# Advice on anesthetizing/fin trimming



## Nicci Lu (Jan 7, 2013)

First off, let me say that I don't make this decision lightly. I recently lost a betta to some sort of fin infection (not fin rot!) that eventually spread to his body. No treatment (and I tried many) worked. Now, I am seeing the same patch on my other betta's fins. I am going to cut it off before it can spread or I will have another dead fish.

So... I am looking for advice from anyone who has experience with using clove oil to anesthetize (not euthanize!). I am also looking for advice from anyone who has trimmed fins before. I'd appreciate any advice at all, as I'm a bit nervous (but determined) about the procedure.


----------



## MattsBettas (Dec 18, 2012)

Finquel (MS-222) is probably the safest route. It's chemically similar to clove oil, but easier to accurately dose. You could completely render the fish unconscious but I also believe you could also apply it directly to he area. 

Clove oil can also be used but OD would not be difficult to cause. You could also directly apply a diluted solution to the area, carefully avoiding the gills. (A cotton swab might work)


----------



## Mikaila31 (Dec 18, 2008)

Clove oil is not hard to use. Use a small amount like 1 drop mixed slightly into ~4 cups of water or less. Have a container of fresh water with an airstone ready. The most important this is observing the fish you are not really going for fully anesthetized but partly for fin trimming. Once the fish looses balance and isn't very responsive to stimuli you are good to go. They are fully anethetized when they stop moving completely and you only have gill function so it is important to watch gill function as it will get slower and slower before eventually stopping if exposed to clove oil too long.
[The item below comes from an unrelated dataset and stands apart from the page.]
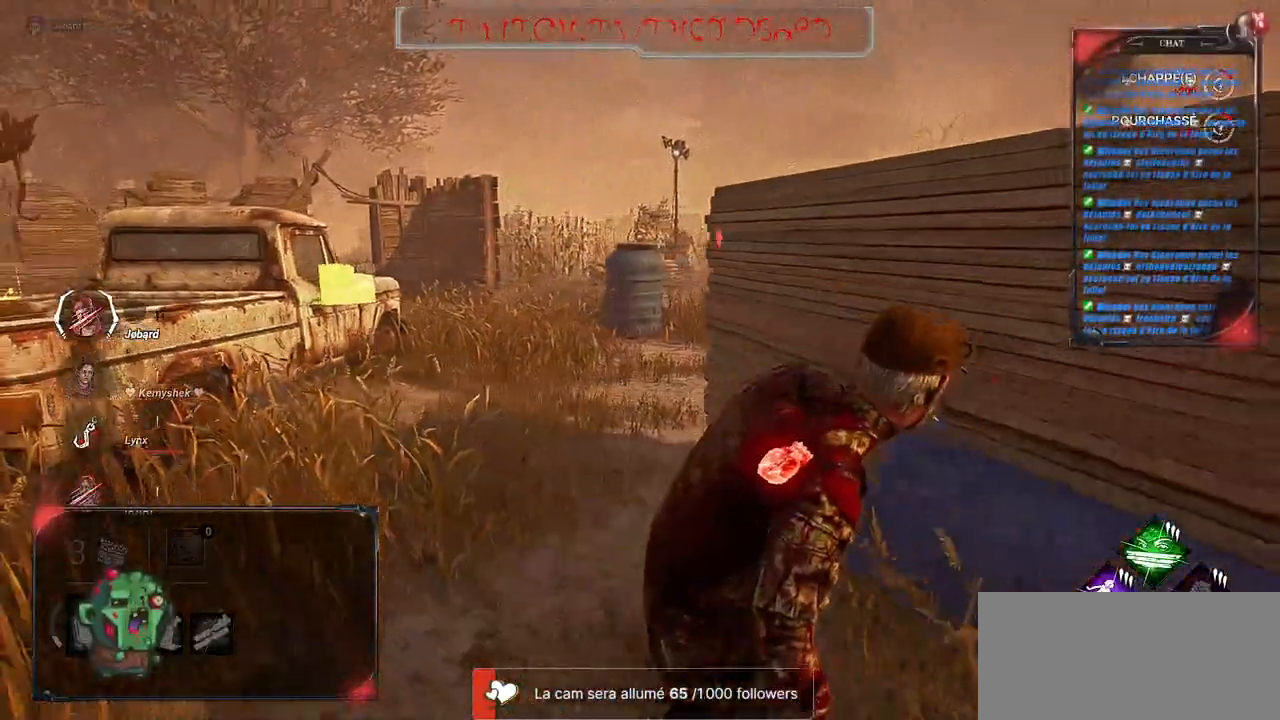
{"keys": ["q", "shift"], "mouse": [], "events": [[283, "q", "down"], [467, "s", "up"]]}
Recovery from clove oil in fresh water takes longer then the initial exposure does. It can be an easy half hour or more before the effects are completely gone.


----------



## Austin (Feb 1, 2010)

Well I clipped my angelfish fins to try to get them to regrow straight (didn't work) and none of my fish died from it or got an infection so my method must not have been too bad. I followed some advice on angelfish forums. Honesty what I just did was carefully reach scissors in and clip! Sometimes herded it with a LARGE net. It's a little dangerous and I don't think I'd ever do it again for angelfish.... However, I imagine bettas are much slower moving and are in a smaller aquarium so maybe this method could work. It depends how exact you need the cut to be.... If you need it to be close and exact cut, maybe anestetizing is best. However, when I cut my angelfish fins they did not even notice it. Behaved completely normal afterwards -- didn't hide and ate fine, just had stubby fins! So I would not anesthetize if you're just worried about pain. Depending how close the cut is, it probably won't even notice it. I did sterilize the scissors with rubbing alcohol and did daily 50% water changes on my 75g for at least a few days until i noticed the fins regrowing (no more chance for infection or something). That's my experience. 
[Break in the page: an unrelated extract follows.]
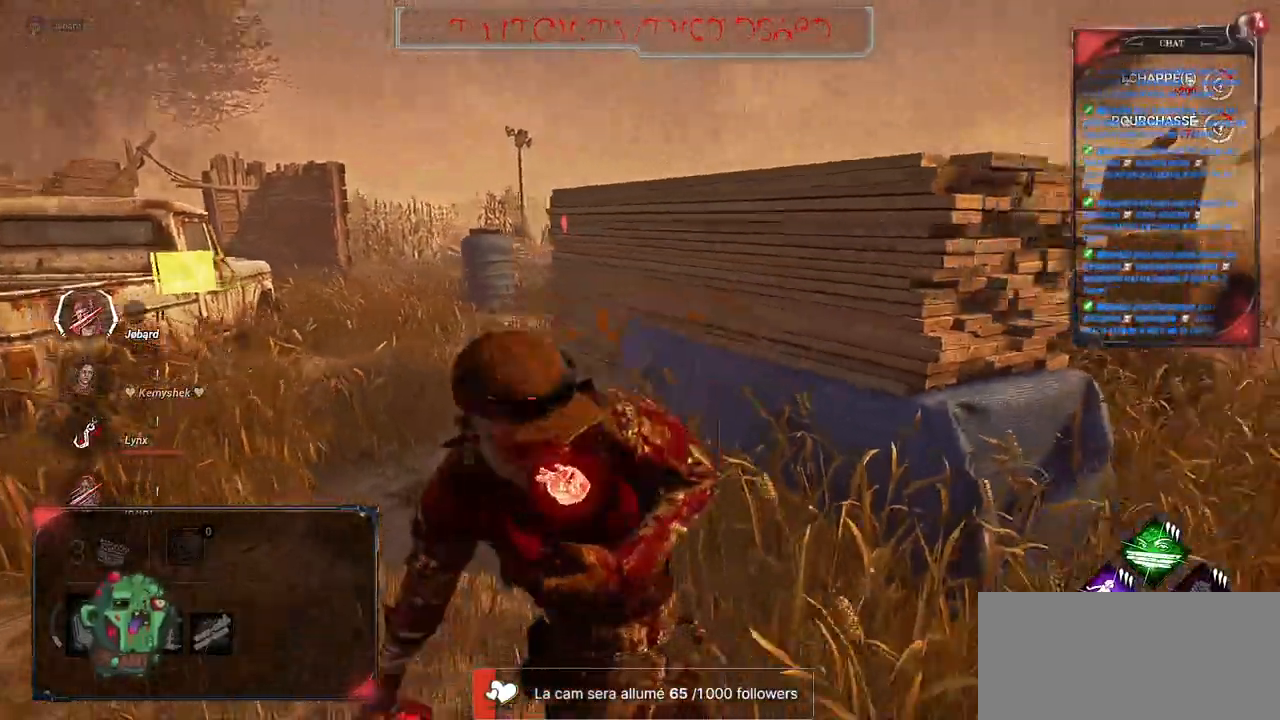
{"keys": [], "mouse": [], "events": [[183, "z", "down"], [333, "q", "up"], [333, "shift", "up"], [383, "z", "up"]]}
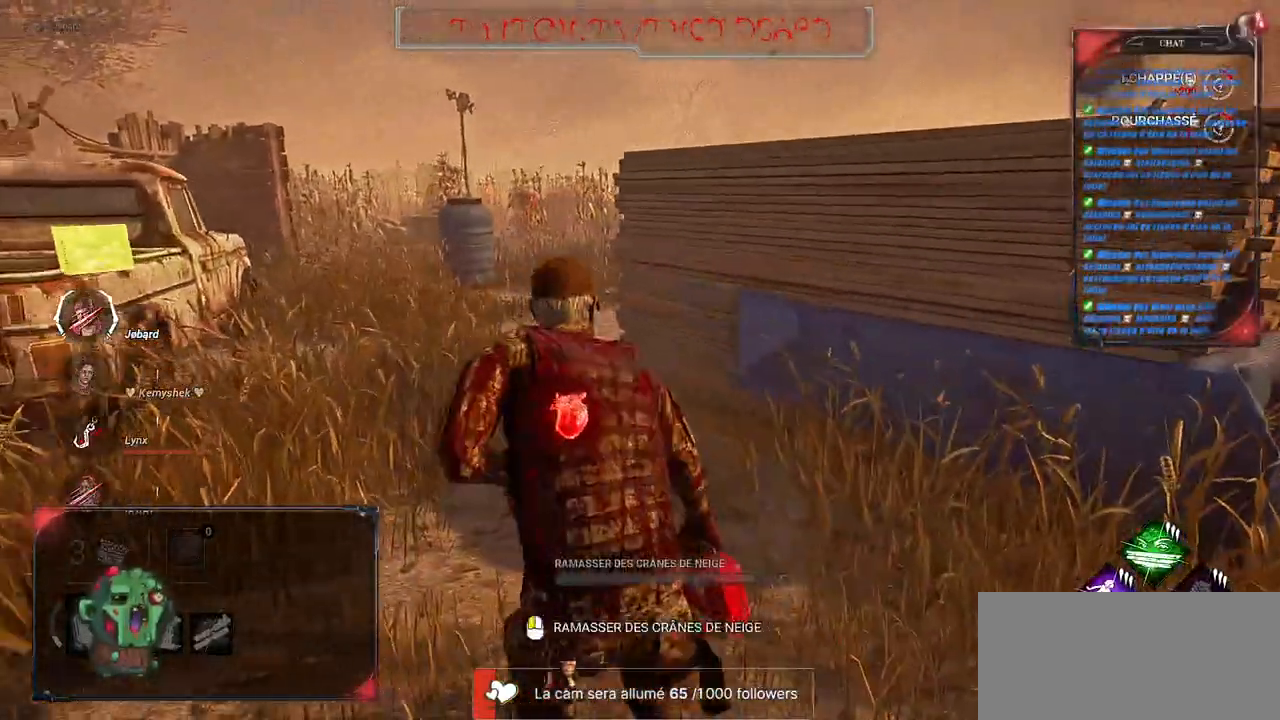
{"keys": ["ctrl"], "mouse": [], "events": [[17, "ctrl", "down"], [100, "ctrl", "up"], [217, "ctrl", "down"], [300, "ctrl", "up"], [367, "ctrl", "down"]]}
While you are at it I would suggest considering medications and doing daily 50% water changes to aid the fish in fighting off the disease or recovering.

Good luck!


----------



## Kim (Apr 30, 2008)

This is a sad coincidence for me to see this thread today. I actually tried exactly the same thing on one of my rescue bettas just yesterday. He had SBD and a secondary fin infection when I brought him home. The SBD improved but the fin rot didn't respond to any medications. I even swabbed the area and did some antibiotic susceptibility testing, but both kinds of bacteria that I isolated from the swab were susceptible to the antibiotics that I had previously used (to no avail), so it did not seem likely that either species was responsible for the disease. I'm thinking it was probably viral based on several observations. 

Anyhow, with his fins slowly degrading (he was otherwise acting normal though) I decided that anesthetizing him and trimming off the affected areas would be his only chance. He had torn his fins before and the physically damaged areas healed nicely, so I was hopeful that removing the infected tissue would be effective. I anesthetized him at the lowest dose of clove oil that is typically suggested (40 mg/L) and it took about 4 minutes for him to become fully anesthetized. The procedure took less than 10 minutes and I placed him in clean water. He started to recover, and I kept a close eye on him for a few hours. He was awake and swam a little, but was having some buoyancy issues and was only using his pectoral fins to swim. The next time I came to check on him he was gone :'( RIP Trooper.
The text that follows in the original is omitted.